DIRECTIVE A:
In the spaCy notes below, what is given as the lemma of "is"?

# spaCy

spaCy is a *free*, *open-source library* for Natural Language Processing (NLP) in Python.

spaCy, differently from [NLTK](https://github.com/nltk/nltk) is not a research software. It is designed to be "ready to use" and easy to understand. Indeed NLTK was created as a platform for teaching and research.

# Features
spaCy features can be related to:
- linguistic concepts
- more general machine learning functionality

## Tokenization
Segmenting text into words, punctuation marks, etc.

## Lemmatization
Assigning the base forms of words. For example the lemma of "playing" is "play", the lemma of "is" is "be", etc.

## Similarity
Comparing words, text spans and documents and how similar they are to each other.

## Part-of-speech (POS) tagging
Assigning word types to tokens, like verb or noun.

## Named entity recognition (NER)
Labelling named real words, like persons, companies and locations.


In [None]:
!python -m spacy download en_core_web_sm
!python -m spacy download en_core_web_md # contains more information

# Linguistic annotations (example of use)
They are to give you insighs into *text's grammatical structure*.
It includes:
1. the *word types*,
2. *how they are related between each other*.

For example, there is a huge difference if a noun is the subject of a sentence or if it is the object of a sentence.

Once we have downloaded and installed a "trained pipeline", we can use it by using the function `spacy.load()`.

This will give a `Language` object, that is generally named `nlp` by convention.

In [None]:
import spacy

nlp = spacy.load("en_core_web_sm")
doc = nlp("Apple is looking at buying U.K. startup for $1 billion")
for token in doc:
    print(token.text, token.pos_, token.dep_)

# Tokenization (example of use)

It segments it into words, punctuation, etc..

In [None]:
nlp = spacy.load("en_core_web_sm")
doc = nlp("Apple is looking at buying U.K. startup for $1 billion")
for token in doc:
    print(token.text)

# Similarity (example of use)
Similarity can be computed between words and also over more complex data, like documents.

Similarity between words is determined by comparing word vectors that are named "word embeddings" that are *multi-dimensional meaning representation of a word".
Word embeddings can be generated by using an algorithm as word2vec

In [None]:
nlp = spacy.load("en_core_web_md")
tokens = nlp("dog cat banana afskfsd")

for token in tokens:
    print(token.text, token.has_vector, token.vector_norm, token.is_oov)
    #print(token.vector)

In [None]:
doc1 = nlp("I like salty fries and hamburgers.")
doc2 = nlp("Fast food tastes very good.")

# Similarity of two documents
print(doc1, "<->", doc2, doc1.similarity(doc2))

# Similarity of tokens and spans
french_fries = doc1[2:4]
burgers = doc1[5]
print(french_fries, "<->", burgers, french_fries.similarity(burgers))

# Named Entity Recognition (example of use)

In [None]:
nlp = spacy.load("en_core_web_sm")
doc = nlp("Apple is looking at buying U.K. startup for $1 billion")

for ent in doc.ents:
    print(ent.text, ent.start_char, ent.end_char, ent.label_)

DIRECTIVE B:
Pick out every line of the listing below that contains the string "квест", and copy each one. Matching is case-sensitive.

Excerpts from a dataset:

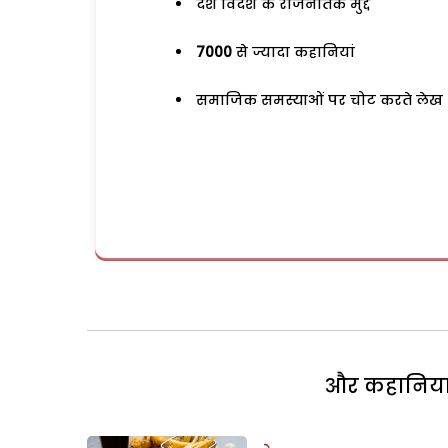
देश विदेश के राजनैतिक मुद्दे
7000
से ज्यादा कहानियां
समाजिक समस्याओं पर चोट करते लेख
और कहानियां 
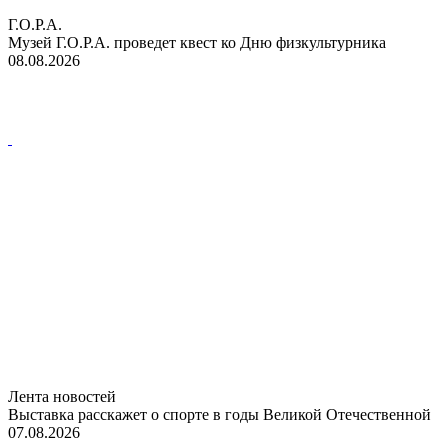
Г.О.Р.А.
Музей Г.О.Р.А. проведет квест ко Дню физкультурника
08.08.2026
Лента новостей
Выставка расскажет о спорте в годы Великой Отечественной
07.08.2026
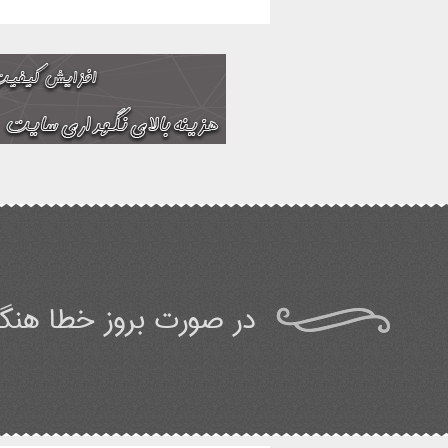
در صورت بروز خطا هنگا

RESULT A:
"be"

RESULT B:
Музей Г.О.Р.А. проведет квест ко Дню физкультурника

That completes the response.